### [TÂCHE À RÉALISER 1]
Peux-tu transformer en liste numérotée le passage du listing allant de son début jusqu'à la ligne contenant "Arquiteto Casa de Alto Padrão em SP", ces deux bornes comprises, sans reprendre les lignes vides ni rien d'autre du listing ?

Souvent, lorsqu’on fait de l’héritage, on a tendance utiliser le mot-clé protected pour exposer une partie de l’implémentation aux classes filles. Cela crée un lien fort au sein de tout l’arbre d’héritage. Cela pose un problème lorsque l’implémentation d’un classe mère change. Toutes ses classes filles doivent également changer. L’évolutivité et la maintenabilité du code prennent alors du plomb dans l’aile. Le futur refactoring qui affectera la classe mère sera certainement douloureux.
Que faire alors ?
L’orienté objet est un paradigme puissant et il dispose de bien d’autres atouts que l’héritage. Les design patterns sont des armes d’une efficacité redoutable pour adresser des situations comme l’héritage abusif (mais aussi bien d’autres). En fait (et c’est peut-être un scoop), ces design patterns ne servent pas que lorsqu’on passe un entretien d’embauche pour se faire bien voir. Il servent aussi dans la vraie vie. Un développeur qui code en orienté objet rencontre au quotidien des situations qui peuvent être parfaitement adressées par des design patterns. Beaucoup de développeurs les connaissent (au moins de nom) mais malheureusement peu s’en servent.
Quelles sont les armes que nous apportent les design patterns pour éviter d’abuser de l’héritage ? Plutôt que d’hériter d’une classe pour pouvoir partager son code, il vaut mieux faire de la composition, avoir une instance de cette classe comme attribut et de lui déléguer le travail. Au lieu d’hériter d’une classe pour surcharger son comportement, on peut la décorer en lui déléguant le comportement principal tout en rajoutant sa touche personnelle.
Le design pattern strategy est très puissant mais malheureusement rarement utilisé. Il fournit une solution pour les cas où on a du polymorphisme avec du code à partager entre les différentes implémentations. Plutôt que de faire une classe abstraite qui contient tout le code commun et une implémentation par classe qui en hérite, il propose de faire une classe qui contient l’ensemble du code commun et une interface qui décrit le comportement qui change entre les implémentations. La classe qui contient le code commun est construite et travaille avec une instance de l’interface qui décrit le comportement spécifique. Il ne reste alors plus qu’à implémenter les différents comportements à travers l’interface en question. Une telle conception permet de limiter le couplage entre le code commun et le code spécifique et surtout de pouvoir tester chaque partie de code indépendamment du reste.
Conclusion
L’héritage, bien que solution de facilité, n’est pas la solution à tous les problèmes en orienté objet. Il existe différentes astuces qui permettent de partager du code de manière bien plus appropriée. Les design patterns sont souvent une solution simple à un problème d’apparence compliqué. On retiendra qu’il faut se poser des questions avant de faire de l’héritage.
Il semble pertinent que certains langages objets comme Java ou PHP distinguent le concept d’héritage de celui de contrat ou d’interface qui lui n’a pas les vices de l’héritage. Dans un tel contexte, il est normal d’interdire l’héritage multiple, l’héritage unique n’ayant déjà pas forcément de sens.

### [Entrées du jeu de données]
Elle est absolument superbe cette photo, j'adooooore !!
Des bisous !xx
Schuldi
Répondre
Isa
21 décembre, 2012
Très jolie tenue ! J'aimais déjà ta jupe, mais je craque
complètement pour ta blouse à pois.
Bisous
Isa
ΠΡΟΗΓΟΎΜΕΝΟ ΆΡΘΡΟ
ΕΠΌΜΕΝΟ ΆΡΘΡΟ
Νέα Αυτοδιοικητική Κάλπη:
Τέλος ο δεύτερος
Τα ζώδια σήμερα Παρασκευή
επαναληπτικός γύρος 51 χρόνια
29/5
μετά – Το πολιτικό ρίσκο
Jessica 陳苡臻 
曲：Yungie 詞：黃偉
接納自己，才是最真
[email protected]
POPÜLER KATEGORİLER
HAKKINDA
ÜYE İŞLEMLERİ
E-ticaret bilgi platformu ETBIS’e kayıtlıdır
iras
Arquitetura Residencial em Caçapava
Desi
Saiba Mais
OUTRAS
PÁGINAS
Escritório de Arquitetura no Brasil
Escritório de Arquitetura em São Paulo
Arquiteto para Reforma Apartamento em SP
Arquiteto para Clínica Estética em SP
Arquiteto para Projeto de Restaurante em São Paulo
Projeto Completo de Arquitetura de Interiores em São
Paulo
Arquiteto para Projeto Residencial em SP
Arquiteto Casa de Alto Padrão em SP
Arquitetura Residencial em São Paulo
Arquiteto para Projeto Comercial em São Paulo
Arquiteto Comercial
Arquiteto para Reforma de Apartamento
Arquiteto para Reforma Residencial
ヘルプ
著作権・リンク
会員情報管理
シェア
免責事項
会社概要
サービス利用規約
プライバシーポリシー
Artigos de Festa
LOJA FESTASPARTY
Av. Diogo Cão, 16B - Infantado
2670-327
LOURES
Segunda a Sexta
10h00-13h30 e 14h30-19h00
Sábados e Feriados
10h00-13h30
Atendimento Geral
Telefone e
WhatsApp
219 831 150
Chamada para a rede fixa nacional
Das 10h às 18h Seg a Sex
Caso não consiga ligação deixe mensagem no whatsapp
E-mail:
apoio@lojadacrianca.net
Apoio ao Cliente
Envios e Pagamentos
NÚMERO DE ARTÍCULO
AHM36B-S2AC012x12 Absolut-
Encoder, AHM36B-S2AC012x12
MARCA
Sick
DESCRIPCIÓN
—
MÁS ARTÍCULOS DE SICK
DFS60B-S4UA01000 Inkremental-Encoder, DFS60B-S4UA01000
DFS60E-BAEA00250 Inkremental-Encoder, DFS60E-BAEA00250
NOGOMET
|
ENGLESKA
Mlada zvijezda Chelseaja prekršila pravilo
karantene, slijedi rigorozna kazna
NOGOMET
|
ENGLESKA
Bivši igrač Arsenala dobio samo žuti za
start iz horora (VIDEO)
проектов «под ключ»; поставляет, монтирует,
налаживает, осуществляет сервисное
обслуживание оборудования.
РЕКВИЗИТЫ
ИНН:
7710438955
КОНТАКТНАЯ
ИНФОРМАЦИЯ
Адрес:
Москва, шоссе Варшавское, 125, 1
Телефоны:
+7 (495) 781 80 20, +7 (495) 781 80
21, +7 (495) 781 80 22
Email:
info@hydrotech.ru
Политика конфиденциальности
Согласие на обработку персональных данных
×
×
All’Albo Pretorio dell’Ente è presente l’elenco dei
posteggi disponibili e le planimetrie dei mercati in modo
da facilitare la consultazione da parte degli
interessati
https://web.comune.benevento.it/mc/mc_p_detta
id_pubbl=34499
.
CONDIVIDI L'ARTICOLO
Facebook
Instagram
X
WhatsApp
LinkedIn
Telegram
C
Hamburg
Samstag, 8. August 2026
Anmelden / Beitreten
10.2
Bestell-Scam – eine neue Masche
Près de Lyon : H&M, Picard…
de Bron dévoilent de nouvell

### [TÂCHE À RÉALISER 2]
Peux-tu recopier mot pour mot le passage du texte source allant de "Quelles sont les" jusqu'à "sa touche personnelle." ?

### [ZONE DE RÉPONSE 1]
1. Elle est absolument superbe cette photo, j'adooooore !!
2. Des bisous !xx
3. Schuldi
4. Répondre
5. Isa
6. 21 décembre, 2012
7. Très jolie tenue ! J'aimais déjà ta jupe, mais je craque
8. complètement pour ta blouse à pois.
9. Bisous
10. Isa
11. ΠΡΟΗΓΟΎΜΕΝΟ ΆΡΘΡΟ
12. ΕΠΌΜΕΝΟ ΆΡΘΡΟ
13. Νέα Αυτοδιοικητική Κάλπη:
14. Τέλος ο δεύτερος
15. Τα ζώδια σήμερα Παρασκευή
16. επαναληπτικός γύρος 51 χρόνια
17. 29/5
18. μετά – Το πολιτικό ρίσκο
19. Jessica 陳苡臻 
20. 曲：Yungie 詞：黃偉
21. 接納自己，才是最真
22. [email protected]
23. POPÜLER KATEGORİLER
24. HAKKINDA
25. ÜYE İŞLEMLERİ
26. E-ticaret bilgi platformu ETBIS’e kayıtlıdır
27. iras
28. Arquitetura Residencial em Caçapava
29. Desi
30. Saiba Mais
31. OUTRAS
32. PÁGINAS
33. Escritório de Arquitetura no Brasil
34. Escritório de Arquitetura em São Paulo
35. Arquiteto para Reforma Apartamento em SP
36. Arquiteto para Clínica Estética em SP
37. Arquiteto para Projeto de Restaurante em São Paulo
38. Projeto Completo de Arquitetura de Interiores em São
39. Paulo
40. Arquiteto para Projeto Residencial em SP
41. Arquiteto Casa de Alto Padrão em SP

### [ZONE DE RÉPONSE 2]
Quelles sont les armes que nous apportent les design patterns pour éviter d’abuser de l’héritage ? Plutôt que d’hériter d’une classe pour pouvoir partager son code, il vaut mieux faire de la composition, avoir une instance de cette classe comme attribut et de lui déléguer le travail. Au lieu d’hériter d’une classe pour surcharger son comportement, on peut la décorer en lui déléguant le comportement principal tout en rajoutant sa touche personnelle.